Onward through Oklahoma, Missouri, Illinois, Indiana, Ohio, Pennsylvania. I don’t remember much about those states or our stops so they must have been without incident. Until…
We passed through Harrisburg and Hershey PA within sight of Three Mile Island. 1979. The horrific Three Mile Island reactor meltdown accident had happened in March and we traveled in August, same year, 5 months later. It was so eerie to be within sight of the silos and the reactor that had failed. We wondered if it was safe, but didn’t have a route to avoid it. I wanted to hold my breath, shield myself and my family from possible lingering radiation and yet…I also entertained an odd curiosity to see it as we passed by. Look quick! The accelerator was ever so slightly pushed closer to the car floor.
Finally we reached the New Jersey Turnpike and headed north to Lawrenceville, just south of Princeton. Campus housing wasn’t ready yet, so we stayed in the one hotel we could afford, the Red Brick motel just outside Princeton. Nothing was clean but I’m going to leave out the details. It was so dirty I wondered if it was rented out by the hour. One night at the Red Brick motel was more than enough.
Even though the trek was long and sometimes challenging and we left our families back in California, arriving in Princeton felt like a homecoming. Student life is temporary, so friends from before had moved on, but I knew how to dress for the climate this time, had some co-worker friends in the area and knew my way around town and campus. Ron had his studies and also headed up the Christian education library on campus as a part of his financial aid. We were assigned an apartment in North Hall, the interior laid out like a motor home; the whole apartment was 8 feet wide with a tiny kitchen at one end, a living room where we ate, slept and well, lived, and one bedroom for John that you had to pass through to get to the bathroom. Quiet, now! Don’t wake the baby! Narrow dormitory living for our little family of 3. It’s what you do if you want to live on campus. We made it work in that apartment for a year.

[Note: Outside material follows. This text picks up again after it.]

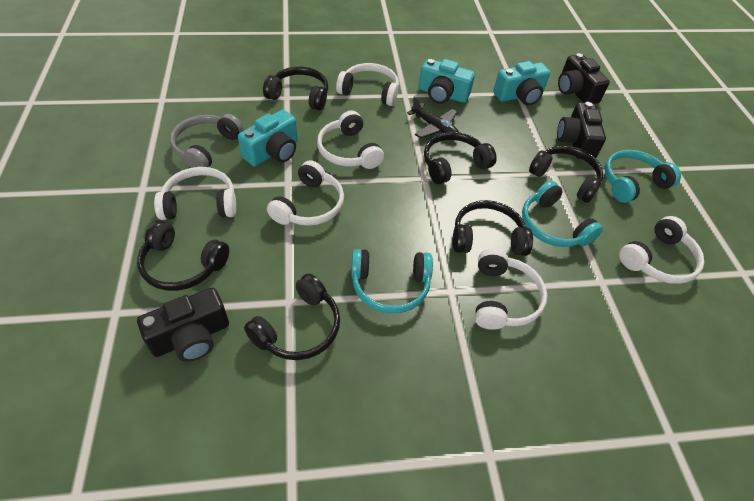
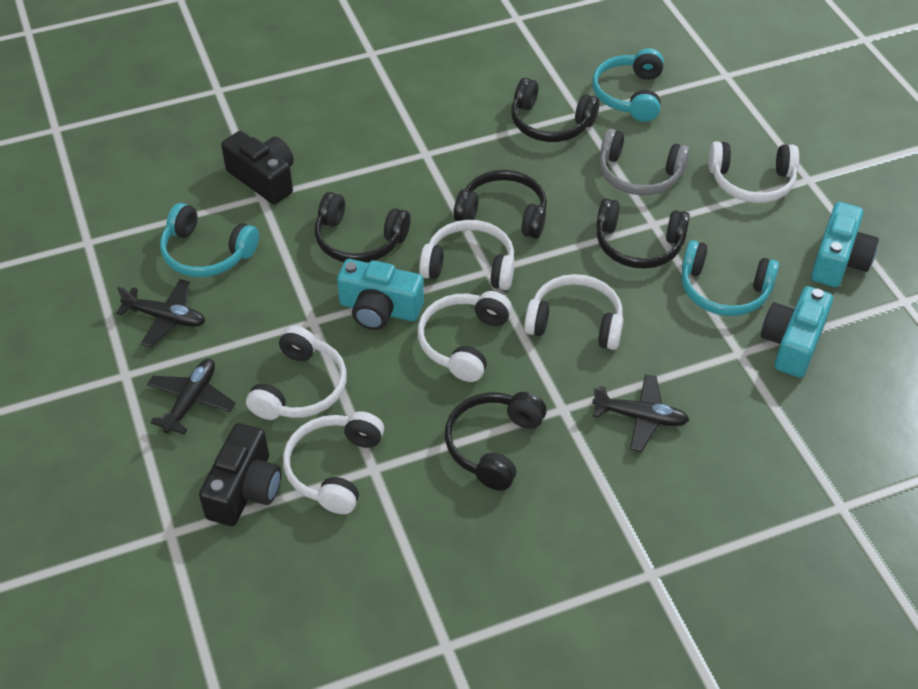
black camera: [137,288,229,362] [557,102,606,159] [558,53,610,104] = 3 -> [199,423,282,526] [221,131,294,204] = 2
black headphones: [137,220,229,291] [244,274,340,360] [263,67,328,111] [424,132,497,184] [453,200,533,256] [529,145,603,203] = 6 -> [315,192,410,263] [445,392,547,491] [454,170,547,239] [511,78,600,142] [596,198,690,269] = 5
black plane: [407,96,459,138] = 1 -> [116,279,205,347] [147,359,235,434] [592,374,689,452] = 3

I took a job at Princeton Bank as a teller that lasted about 6 months. It was an exciting time in banking, if ever there was an exciting time in banking. 1980 brought the advent of the motor bank where the teller stayed in a little kiosk separate from the bank building. And debit cards. Whee!
I bought a new sewing machine in 1980. A Viking Husqvarna maroon colored model with ALL the fancy stitches. It was the gateway drug to a life of theater and ballet costumes, and allowed me to be self employed for many, many satisfying years. I remember when I bought it, because it was the same year I became pregnant again.
We knew there would be another move to go along with that baby. We settled in to the big one-bedroom apartment in Tennant Hall, right across the parking lot from North Hall. Ah, more space. There we stayed until 1982.